Ein Beispiel aus Lateinamerica dafür ist eine Koalition nichtstaatlicher Organisationen, das Collective on Chinese Financing and Investment, Human Rights and the Environment (CICDHA). Im Februar 2023 legte es dem UN Committee on Economic, Social and Cultural Rights einen Bericht vor, der Feldstudien über die Verstöße großer chinesischer Unternehmen in Argentinien, Bolivien, Brasilien, Chile, Kolumbien, Ecuador, Mexiko, Peru und Venezuela gegen Arbeits-, Umwelt- und Menschenrechtsstandards zusammenfasste.
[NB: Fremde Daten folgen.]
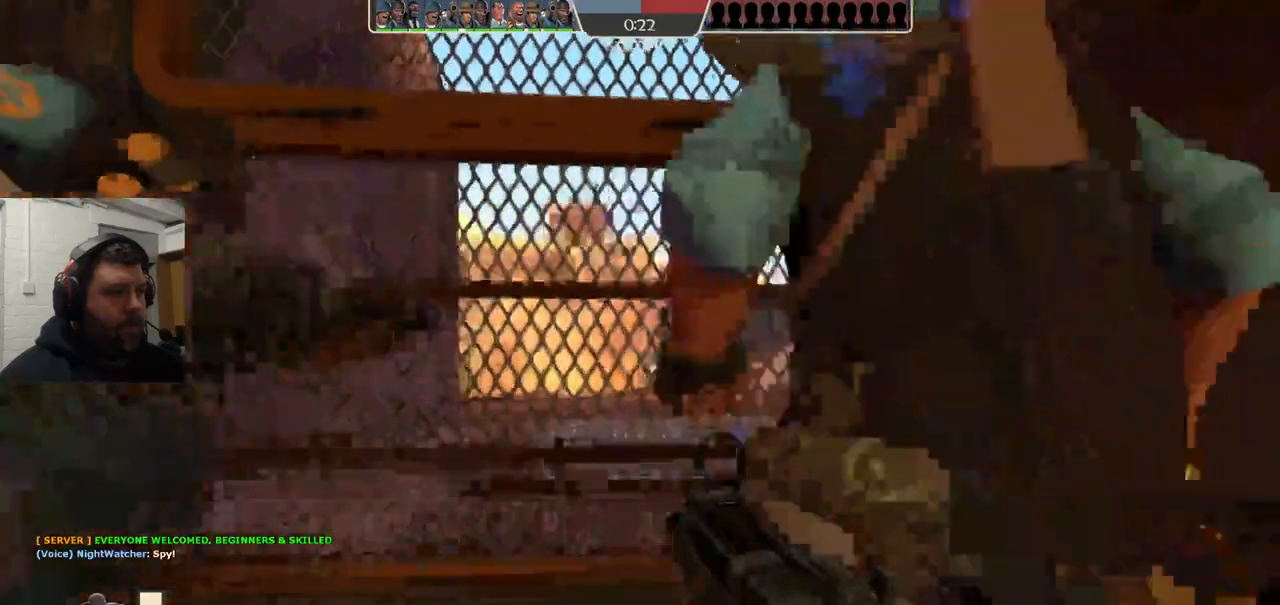
{"buttons": ["CIRCLE"], "left_stick": "center", "right_stick": "center", "events": []}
Darin werden unter anderem die Auseinandersetzungen um die Kupfermine Las Bambas in Peru angeführt, die von dem chinesischen Unternehmen MMG betrieben wird, die bisher größte ausländische Investition in dem Land. Das Muqui-Netzwerk, eine Koalition aus über 30 Nichtregierungsorganisationen (NRO), die sich für Umwelt und soziale Gerechtigkeit einsetzen, dokumentierte Zwangsumsiedlungen von Gemeinden in der Nähe der Mine und behauptete außerdem, dass MMG „die Umweltverträglichkeitsstudie geändert“ und es versäumt habe, vor dem Projekt öffentliche Konsultationen durchzuführen.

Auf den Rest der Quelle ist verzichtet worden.